La vida da muchas vueltas. Hace unos años la gente se quejaba porque había muchos inmigrantes y les echaban la culpa de algunos de sus problemas. Ahora, en cambio, parece que más de la mitad de los jóvenes españoles desean o no tienen otra salida que abandonar este país, ya que encontrar un trabajo decente (o no tan decente) aquí es más complicado que encontrar una aguja en un pajar. He visto como poco a poco, mucha de la gente que conocía se ha ido a un sitio u otro. Muchos de ellos ya han rehecho su vida en estas naciones que les acogieron y no son más que un recuerdo en la distancia. Otros en cambio hace poco que se marcharon y el destino dirá si será para volver o para quedarse.

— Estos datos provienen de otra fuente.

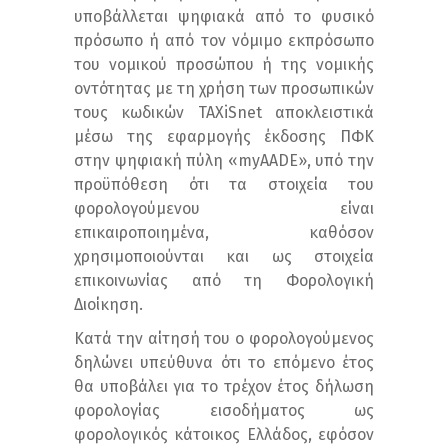
υποβάλλεται ψηφιακά από το φυσικό
πρόσωπο ή από τον νόμιμο εκπρόσωπο
του νομικού προσώπου ή της νομικής
οντότητας με τη χρήση των προσωπικών
τους κωδικών TAXiSnet αποκλειστικά
μέσω της εφαρμογής έκδοσης ΠΦΚ
στην ψηφιακή πύλη «myAADE», υπό την
προϋπόθεση ότι τα στοιχεία του
φορολογούμενου είναι
επικαιροποιημένα, καθόσον
χρησιμοποιούνται και ως στοιχεία
επικοινωνίας από τη Φορολογική
Διοίκηση.
Κατά την αίτησή του ο φορολογούμενος
δηλώνει υπεύθυνα ότι το επόμενο έτος
θα υποβάλει για το τρέχον έτος δήλωση
φορολογίας εισοδήματος ως
φορολογικός κάτοικος Ελλάδος, εφόσον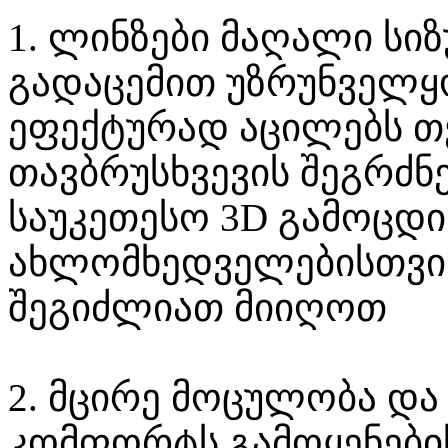
1.
ლინზები მაღალი სი
გადაცემით უზრუნველყ
ეფექტურად აცილებს 
თავბრუსხვევის შეგრძნ
საუკეთესო 3D გამოცდ
ახლომხედველებისთვის
შეგიძლიათ მიიღოთ
2.
მცირე მოცულობა და 
კომფორტს გამოყენების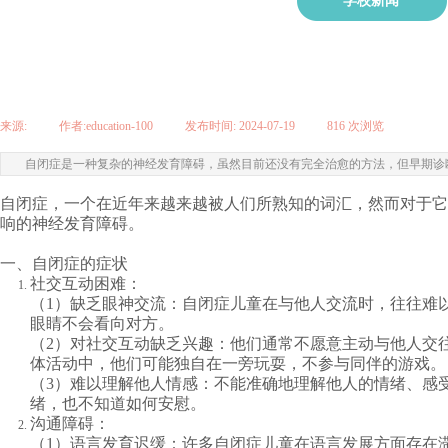
学校新闻
来源:
|
作者:
education-100
|
发布时间:
2024-07-19
|
816
次浏览
|
自闭症是一种复杂的神经发育障碍，虽然目前还没有完全治愈的方法，但早期诊
自闭症
，一个在近年来越来越被人们所熟知的词汇，然而对于它
响的神经发育障碍。
一、自闭症的症状
社交互动困难：
（1）缺乏眼神交流：自闭症儿童在与他人交流时，往往难
眼睛不会看向对方。
（2）对社交互动缺乏兴趣：他们通常不愿意主动与他人交
体活动中，他们可能独自在一旁玩耍，不参与同伴的游戏。
（3）难以理解他人情感：不能准确地理解他人的情绪、感
绪，也不知道如何安慰。
沟通障碍：
（1）语言发育迟缓：许多自闭症儿童在语言发展方面存在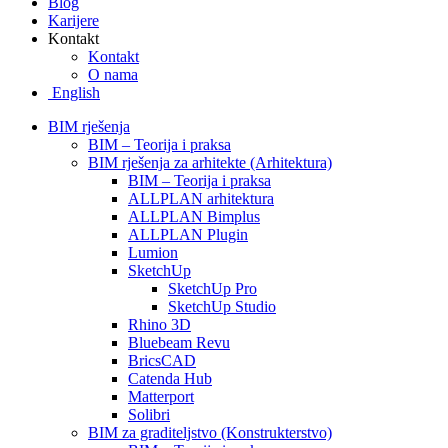
Blog
Karijere
Kontakt
Kontakt
O nama
English
BIM rješenja
BIM – Teorija i praksa
BIM rješenja za arhitekte (Arhitektura)
BIM – Teorija i praksa
ALLPLAN arhitektura
ALLPLAN Bimplus
ALLPLAN Plugin
Lumion
SketchUp
SketchUp Pro
SketchUp Studio
Rhino 3D
Bluebeam Revu
BricsCAD
Catenda Hub
Matterport
Solibri
BIM za graditeljstvo (Konstrukterstvo)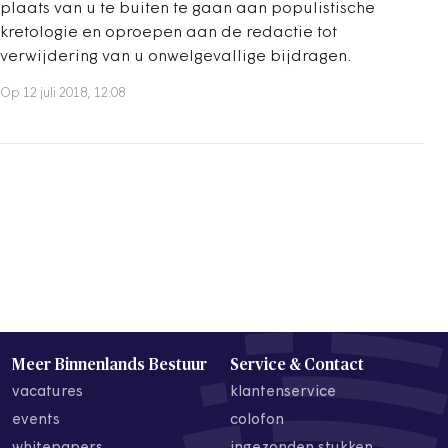
plaats van u te buiten te gaan aan populistische
kretologie en oproepen aan de redactie tot
verwijdering van u onwelgevallige bijdragen.
Op 12 juli 2018, 12:08
Meer Binnenlands Bestuur
Service & Contact
vacatures
klantenservice
events
colofon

 Pero como reza el título de este post e intentando ver la vida de una manera optimista: no hay mal que por bien no venga. Os preguntareis que de bueno veo en este exilio forzoso de miles de personas y no es otro que tener amigos en todos los países de Europa. De entre todos estos, Alemania se ha convertido en destino predilecto para todos aquellos que quieren abandonar las listas del paro o simplemente encontrar un trabajo que les llene más. Muchos compañeros y conocidos, algunos amigos y un par de familiares se han instalado allí en los últimos meses y uno de ellos me ha invitado, muy amablemente, a pasar unos días en la capital bávara. Y aquí es donde el “no hay mal que por bien no venga” cobra su sentido. Hay que tener en cuenta que los últimos meses han sido un fracaso laboralmente hablando y mi economía no estaba como para salir de vacaciones este año, así que la invitación ha llegado como agua de mayo. Por muy poco podré acercarme a este país que ya conocí en su día y que tiene mucho más que trabajo para ofrecer a sus visitantes.

 Sin alargar más el escrito de hoy me despido por unos días con un hasta luego, puesto que pronto estaré de vuelta por estos lares y puede que me anime a contaros algo de mi estancia por tierras teutonas.